Este caso, ocurrido el pasado fin de semana, es solo un ejemplo más del clima de violencia que impera en el corredor que conecta San Luis Potosí y Zacatecas. A pesar de los esfuerzos de búsqueda realizados por las autoridades, encabezadas por la fiscal María Manuela García Cázares, el operativo no dejó detenidos, y los responsables siguen libres.
Ni siquiera los niños están a salvo
La liberación del grupo, aunque celebrada, no puede ocultar el miedo y la indignación que dejan este tipo de episodios. ¿Cómo es posible que viajar para jugar un torneo de futbol represente un riesgo tan alto?
Los padres de los pequeños, en lugar de celebrar goles, se enfrentaron al temor de no volver a ver a sus hijos. Este caso pone en evidencia un problema que no distingue edades ni contextos: la violencia desenfrenada que azota esta región.
San Luis y Zacatecas: un corredor de violencia
San Luis Potosí, bajo el liderazgo de Ricardo Gallardo, y Zacatecas, gobernado por David Monreal, enfrentan una realidad similar: ambos estados comparten una frontera y una crisis de seguridad que parece no tener fin.
Zacatecas, en particular, se ha convertido en un campo de batalla para grupos del crimen organizado. La violencia está fuera de control, con homicidios, desapariciones y extorsiones que han crecido en los últimos años. Mientras tanto, David Monreal enfrenta críticas constantes por su falta de resultados y liderazgo efectivo.

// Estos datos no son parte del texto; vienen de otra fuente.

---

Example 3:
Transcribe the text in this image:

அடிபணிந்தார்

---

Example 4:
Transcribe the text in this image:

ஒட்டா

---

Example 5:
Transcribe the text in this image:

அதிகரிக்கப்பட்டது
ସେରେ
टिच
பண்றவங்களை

La dinastía Monreal: poder sin resultados
Zacatecas ha estado gobernado por la familia Monreal como si fuera un feudo familiar. Primero Ricardo Monreal, después sus hermanos, y ahora David, el actual gobernador, quien ha sido incapaz de contener la ola de violencia.
Por su parte, Ricardo Monreal, coordinador de los diputados de Morena, parece más enfocado en construir alianzas políticas fuera de su estado natal que en abordar los problemas de su tierra. Su reciente visita a Sinaloa para respaldar al gobernador Rubén Rocha frente a la violencia en ese estado fue vista como un movimiento político más que como un acto de solidaridad genuina.

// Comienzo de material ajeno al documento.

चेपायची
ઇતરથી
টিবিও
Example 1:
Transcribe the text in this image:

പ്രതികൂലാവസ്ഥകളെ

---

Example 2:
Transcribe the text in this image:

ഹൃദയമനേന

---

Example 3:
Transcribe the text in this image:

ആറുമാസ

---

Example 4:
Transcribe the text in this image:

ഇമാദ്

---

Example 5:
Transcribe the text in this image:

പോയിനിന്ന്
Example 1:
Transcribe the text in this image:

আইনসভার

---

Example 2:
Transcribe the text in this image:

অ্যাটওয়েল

En San Lázaro, los rumores sobre una posible auditoría a fondo a su manejo financiero en el Senado y sus cuestionables decisiones como líder parlamentario en Morena se han intensificado. Además, su liderazgo dentro de la bancada morenista está cada vez más debilitado debido a divisiones internas.
¿Y las soluciones?
Mientras los políticos buscan reflectores y consolidan sus carreras, las comunidades de San Luis Potosí y Zacatecas enfrentan una realidad cada vez más difícil de ignorar. La falta de estrategias efectivas para combatir la violencia ha dejado a las familias atrapadas en un ciclo de inseguridad y miedo.
La prioridad debe ser garantizar la seguridad de las comunidades, con planes integrales que no solo se enfoquen en operativos temporales, sino en atender las causas profundas de la violencia, como la pobreza, el desempleo y la falta de oportunidades.
Reflexión final
La historia de estos niños futbolistas es un recordatorio doloroso de la crisis de seguridad que enfrentamos como país. No podemos normalizar este tipo de situaciones ni permitir que los políticos ignoren las demandas de una ciudadanía que merece vivir sin miedo.
La seguridad no debería ser un lujo, y menos para los más pequeños, quienes deberían estar pensando en sus sueños, no en sobrevivir.